Transcribed page contents
════════

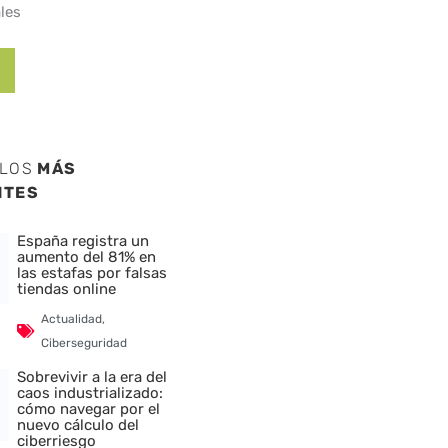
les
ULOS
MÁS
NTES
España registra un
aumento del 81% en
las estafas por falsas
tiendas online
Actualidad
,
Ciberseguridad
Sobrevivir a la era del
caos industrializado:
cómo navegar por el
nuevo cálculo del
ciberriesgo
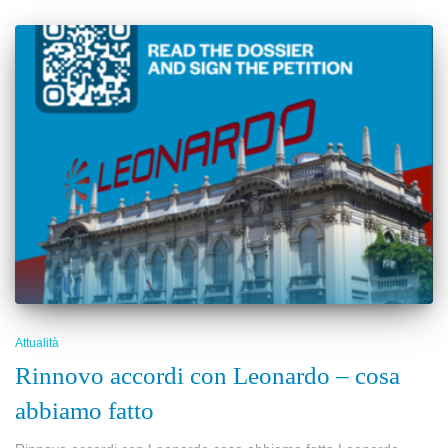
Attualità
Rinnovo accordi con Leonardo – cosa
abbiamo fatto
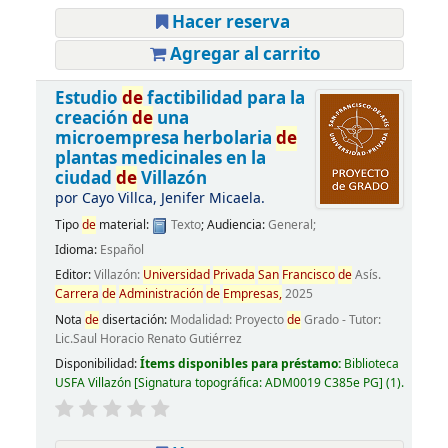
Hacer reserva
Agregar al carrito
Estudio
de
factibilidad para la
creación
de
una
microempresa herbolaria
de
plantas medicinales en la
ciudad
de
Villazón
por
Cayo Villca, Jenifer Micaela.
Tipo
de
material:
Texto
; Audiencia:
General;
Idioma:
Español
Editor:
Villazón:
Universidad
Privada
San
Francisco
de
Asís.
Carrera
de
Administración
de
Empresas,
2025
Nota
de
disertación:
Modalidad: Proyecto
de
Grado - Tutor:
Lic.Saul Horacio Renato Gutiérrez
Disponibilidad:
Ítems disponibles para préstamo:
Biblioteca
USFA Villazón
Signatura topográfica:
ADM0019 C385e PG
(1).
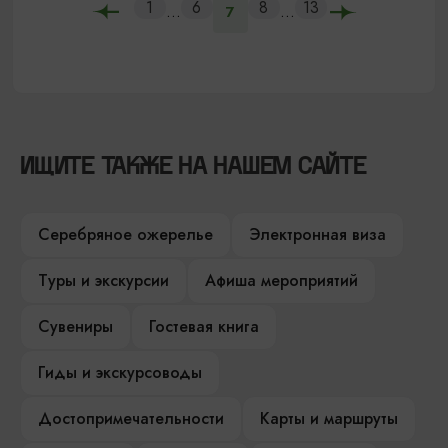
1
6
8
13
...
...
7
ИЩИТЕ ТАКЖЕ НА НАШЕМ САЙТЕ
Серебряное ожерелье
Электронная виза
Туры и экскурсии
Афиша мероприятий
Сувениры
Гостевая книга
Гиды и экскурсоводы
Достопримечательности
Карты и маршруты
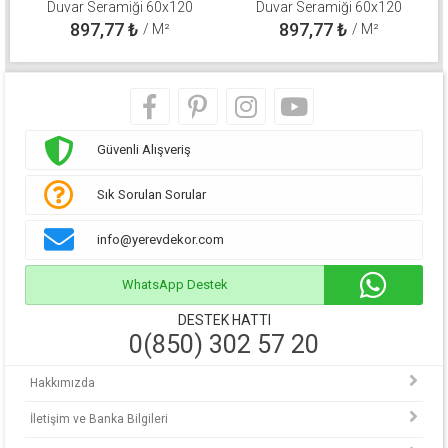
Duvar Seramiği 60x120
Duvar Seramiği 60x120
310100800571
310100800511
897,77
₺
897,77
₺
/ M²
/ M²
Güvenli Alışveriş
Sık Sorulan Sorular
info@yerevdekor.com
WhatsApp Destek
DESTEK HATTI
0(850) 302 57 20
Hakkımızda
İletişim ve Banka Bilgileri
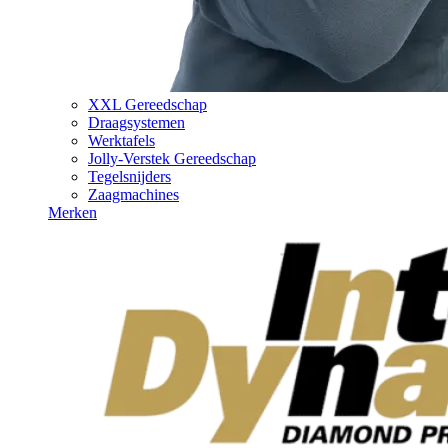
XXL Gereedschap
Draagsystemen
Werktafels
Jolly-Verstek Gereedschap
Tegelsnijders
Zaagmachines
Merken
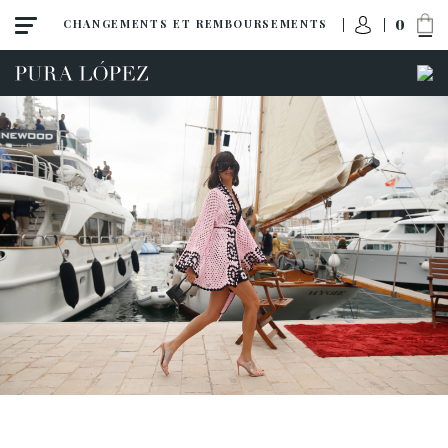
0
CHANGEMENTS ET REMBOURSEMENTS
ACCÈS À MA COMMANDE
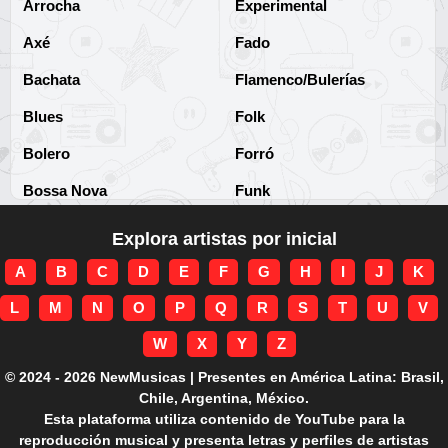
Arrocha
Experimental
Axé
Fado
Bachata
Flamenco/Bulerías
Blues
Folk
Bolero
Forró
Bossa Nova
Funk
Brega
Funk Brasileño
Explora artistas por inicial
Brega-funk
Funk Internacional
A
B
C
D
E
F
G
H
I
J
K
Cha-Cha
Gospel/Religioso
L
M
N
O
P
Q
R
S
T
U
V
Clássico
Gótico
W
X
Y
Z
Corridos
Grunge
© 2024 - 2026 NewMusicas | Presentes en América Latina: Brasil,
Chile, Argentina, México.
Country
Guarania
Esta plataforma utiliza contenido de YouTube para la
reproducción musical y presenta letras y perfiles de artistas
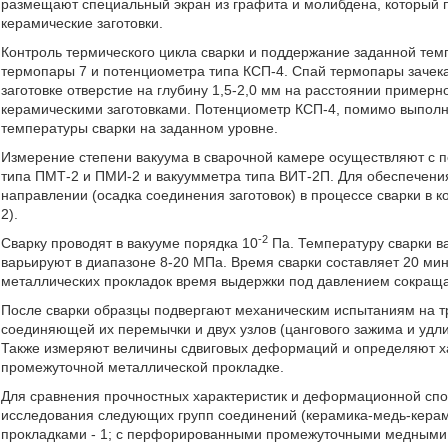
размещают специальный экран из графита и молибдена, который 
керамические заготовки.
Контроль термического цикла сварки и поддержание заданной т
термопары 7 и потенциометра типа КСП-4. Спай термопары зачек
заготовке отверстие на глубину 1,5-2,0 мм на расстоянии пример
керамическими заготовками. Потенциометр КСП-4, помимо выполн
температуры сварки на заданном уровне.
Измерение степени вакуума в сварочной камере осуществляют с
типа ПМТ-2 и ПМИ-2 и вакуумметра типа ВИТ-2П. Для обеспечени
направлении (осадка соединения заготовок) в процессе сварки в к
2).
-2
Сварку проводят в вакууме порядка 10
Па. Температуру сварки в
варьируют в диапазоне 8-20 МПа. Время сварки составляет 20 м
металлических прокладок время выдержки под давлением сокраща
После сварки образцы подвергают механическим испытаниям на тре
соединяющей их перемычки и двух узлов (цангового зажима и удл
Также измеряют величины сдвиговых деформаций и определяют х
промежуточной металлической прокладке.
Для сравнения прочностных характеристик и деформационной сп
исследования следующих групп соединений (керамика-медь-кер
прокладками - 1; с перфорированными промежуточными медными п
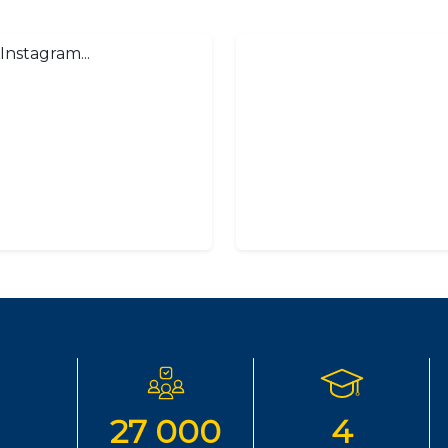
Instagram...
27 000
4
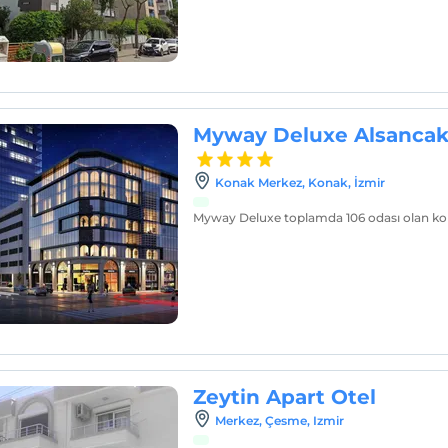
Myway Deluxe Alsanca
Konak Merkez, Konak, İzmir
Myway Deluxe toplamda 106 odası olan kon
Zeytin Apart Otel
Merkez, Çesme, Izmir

════════

- What you should do
Every entry belongs in the answer exactly as written, but no picture does.

- Expected answer
les
ULOS
MÁS
NTES
España registra un
aumento del 81% en
las estafas por falsas
tiendas online
Actualidad
,
Ciberseguridad
Sobrevivir a la era del
caos industrializado:
cómo navegar por el
nuevo cálculo del
ciberriesgo
Attualità
Rinnovo accordi con Leonardo – cosa
abbiamo fatto
Hacer reserva
Agregar al carrito
Estudio
de
factibilidad para la
creación
de
una
microempresa herbolaria
de
plantas medicinales en la
ciudad
de
Villazón
por
Cayo Villca, Jenifer Micaela.
Tipo
de
material:
Texto
; Audiencia:
General;
Idioma:
Español
Editor:
Villazón:
Universidad
Privada
San
Francisco
de
Asís.
Carrera
de
Administración
de
Empresas,
2025
Nota
de
disertación:
Modalidad: Proyecto
de
Grado - Tutor:
Lic.Saul Horacio Renato Gutiérrez
Disponibilidad:
Ítems disponibles para préstamo:
Biblioteca
USFA Villazón
Signatura topográfica:
ADM0019 C385e PG
(1).
1
6
8
13
...
...
7
ИЩИТЕ ТАКЖЕ НА НАШЕМ САЙТЕ
Серебряное ожерелье
Электронная виза
Туры и экскурсии
Афиша мероприятий
Сувениры
Гостевая книга
Гиды и экскурсоводы
Достопримечательности
Карты и маршруты
Duvar Seramiği 60x120
Duvar Seramiği 60x120
310100800571
310100800511
897,77
₺
897,77
₺
/ M²
/ M²
Güvenli Alışveriş
Sık Sorulan Sorular
info@yerevdekor.com
WhatsApp Destek
DESTEK HATTI
0(850) 302 57 20
Hakkımızda
İletişim ve Banka Bilgileri
XXL Gereedschap
Draagsystemen
Werktafels
Jolly-Verstek Gereedschap
Tegelsnijders
Zaagmachines
Merken
0
CHANGEMENTS ET REMBOURSEMENTS
ACCÈS À MA COMMANDE
Arrocha
Experimental
Axé
Fado
Bachata
Flamenco/Bulerías
Blues
Folk
Bolero
Forró
Bossa Nova
Funk
Brega
Funk Brasileño
Explora artistas por inicial
Brega-funk
Funk Internacional
A
B
C
D
E
F
G
H
I
J
K
Cha-Cha
Gospel/Religioso
L
M
N
O
P
Q
R
S
T
U
V
Clássico
Gótico
W
X
Y
Z
Corridos
Grunge
© 2024 - 2026 NewMusicas | Presentes en América Latina: Brasil,
Chile, Argentina, México.
Country
Guarania
Esta plataforma utiliza contenido de YouTube para la
reproducción musical y presenta letras y perfiles de artistas
размещают специальный экран из графита и молибдена, который 
керамические заготовки.
Контроль термического цикла сварки и поддержание заданной т
термопары 7 и потенциометра типа КСП-4. Спай термопары зачек
заготовке отверстие на глубину 1,5-2,0 мм на расстоянии пример
керамическими заготовками. Потенциометр КСП-4, помимо выполн
температуры сварки на заданном уровне.
Измерение степени вакуума в сварочной камере осуществляют с
типа ПМТ-2 и ПМИ-2 и вакуумметра типа ВИТ-2П. Для обеспечени
направлении (осадка соединения заготовок) в процессе сварки в к
2).
-2
Сварку проводят в вакууме порядка 10
Па. Температуру сварки в
варьируют в диапазоне 8-20 МПа. Время сварки составляет 20 м
металлических прокладок время выдержки под давлением сокраща
После сварки образцы подвергают механическим испытаниям на тре
соединяющей их перемычки и двух узлов (цангового зажима и удл
Также измеряют величины сдвиговых деформаций и определяют х
промежуточной металлической прокладке.
Для сравнения прочностных характеристик и деформационной сп
исследования следующих групп соединений (керамика-медь-кер
прокладками - 1; с перфорированными промежуточными медными п
Instagram...
27 000
4
Myway Deluxe Alsanca
Konak Merkez, Konak, İzmir
Myway Deluxe toplamda 106 odası olan kon
Zeytin Apart Otel
Merkez, Çesme, Izmir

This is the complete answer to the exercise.